§ **Given passage**
◇ ◇ ◇ ◇ ◇

Pregnancy Loss / Miscarriage leave
The Sherburn in Elmet Community Trust offers a supportive work environment where people should feel able to discuss and disclose pregnancy and/or loss without fear of being disadvantaged or discriminated against. We are an employer committed to supporting our employees through the distress of miscarriage, ensuring that employees going through what can be a very difficult or traumatic time to get the support and time off they need.
If an employee or their partner has a miscarriage in the first 24 weeks of pregnancy, the Community Trust recognises many people will consider this a bereavement. In these circumstances, provides 5 days leave to the employee, or 2 days leave to their partner. Time off will be paid at the usual pay rate.
Up to 2 weeks’ sickness absence related to a miscarriage will be recorded as ‘pregnancy related sickness’. This absence will be kept separate to other types of sickness and the Community Trust will not count these absences towards any review or trigger points set out in the organisation’s absence policy.
Return to work
The Community Trust is committed to supporting people back to work by being responsive to their individual needs and showing flexibility wherever possible. It is also for us to show empathy and understanding towards our employees experiencing following a bereavement or pregnancy loss.

◇ ◇ ◇ ◇ ◇

§ **Tasks**
A: Under the miscarriage leave policy, how is up to two weeks of sickness absence related to a miscarriage recorded?
B: Extend the miscarriage leave policy with new text that follows on from its final sentence.

[Transcribed page contents]
◇ ◇ ◇ ◇ ◇

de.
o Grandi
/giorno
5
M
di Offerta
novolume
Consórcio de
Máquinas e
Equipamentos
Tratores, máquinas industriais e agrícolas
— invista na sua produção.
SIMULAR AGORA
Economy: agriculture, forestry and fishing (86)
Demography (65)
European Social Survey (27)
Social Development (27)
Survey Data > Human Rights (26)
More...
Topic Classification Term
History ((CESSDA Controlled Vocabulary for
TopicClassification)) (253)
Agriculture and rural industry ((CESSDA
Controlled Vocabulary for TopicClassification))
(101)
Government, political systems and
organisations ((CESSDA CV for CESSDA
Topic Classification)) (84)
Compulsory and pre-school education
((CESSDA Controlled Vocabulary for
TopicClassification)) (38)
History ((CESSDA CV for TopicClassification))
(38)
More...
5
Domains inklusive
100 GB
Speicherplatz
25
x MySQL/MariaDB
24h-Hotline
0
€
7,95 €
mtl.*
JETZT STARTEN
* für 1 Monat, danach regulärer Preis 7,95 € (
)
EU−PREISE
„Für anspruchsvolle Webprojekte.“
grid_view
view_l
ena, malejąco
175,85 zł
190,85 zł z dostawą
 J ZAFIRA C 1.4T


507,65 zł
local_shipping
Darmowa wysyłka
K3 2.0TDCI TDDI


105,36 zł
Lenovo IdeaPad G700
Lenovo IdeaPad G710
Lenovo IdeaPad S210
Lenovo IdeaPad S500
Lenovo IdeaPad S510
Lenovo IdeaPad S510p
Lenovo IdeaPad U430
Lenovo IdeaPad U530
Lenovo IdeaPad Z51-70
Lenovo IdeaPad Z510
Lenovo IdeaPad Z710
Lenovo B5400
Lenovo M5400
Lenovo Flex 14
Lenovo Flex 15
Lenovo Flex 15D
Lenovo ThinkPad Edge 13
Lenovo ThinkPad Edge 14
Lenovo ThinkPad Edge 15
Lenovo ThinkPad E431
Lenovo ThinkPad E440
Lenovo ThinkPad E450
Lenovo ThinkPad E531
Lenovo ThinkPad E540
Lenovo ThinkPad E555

◇ ◇ ◇ ◇ ◇

§ **Responses per task**
A: It is recorded as "pregnancy related sickness."

B:
In certain circumstances a full return to work may not be possible. For example, when the employee’s grief is likely to impact on their ability to perform their role, or where new child care arrangements have to be sourced or responsibility for the care of an elderly parent has transferred to the employee. In such instances the Community Trust will allow a phased return to work on a part-time or reduced hours’ basis where practicable. Alternative duties may also be considered. Any such arrangement would need to be agreed in advance by the line manager.
An employee with any concerns about the grieving process impacting on their work performance should discuss this in confidence with either their line manager or the Trust Board member responsible for Human Resources matters. This is to ensure that the employee is supported in their return to the full range of duties and responsibilities that they had prior to the compassionate leave and that the employee’s duties and responsibilities are adjusted (as necessary).
Health and safety
Bereavement can have an impact on concentration, sleep and decision making. The health and safety assessment of the workplace will include consideration of the impact of bereavement on employees, their duties and responsibilities, and the context in which they are working.
Any employee who is concerned about their ability to conduct their duties safely in the weeks following compassionate/bereavement leave are encouraged to discuss this with their line manager.
Culture and diversity
The Trust recognises that different cultures respond to death in significantly different ways.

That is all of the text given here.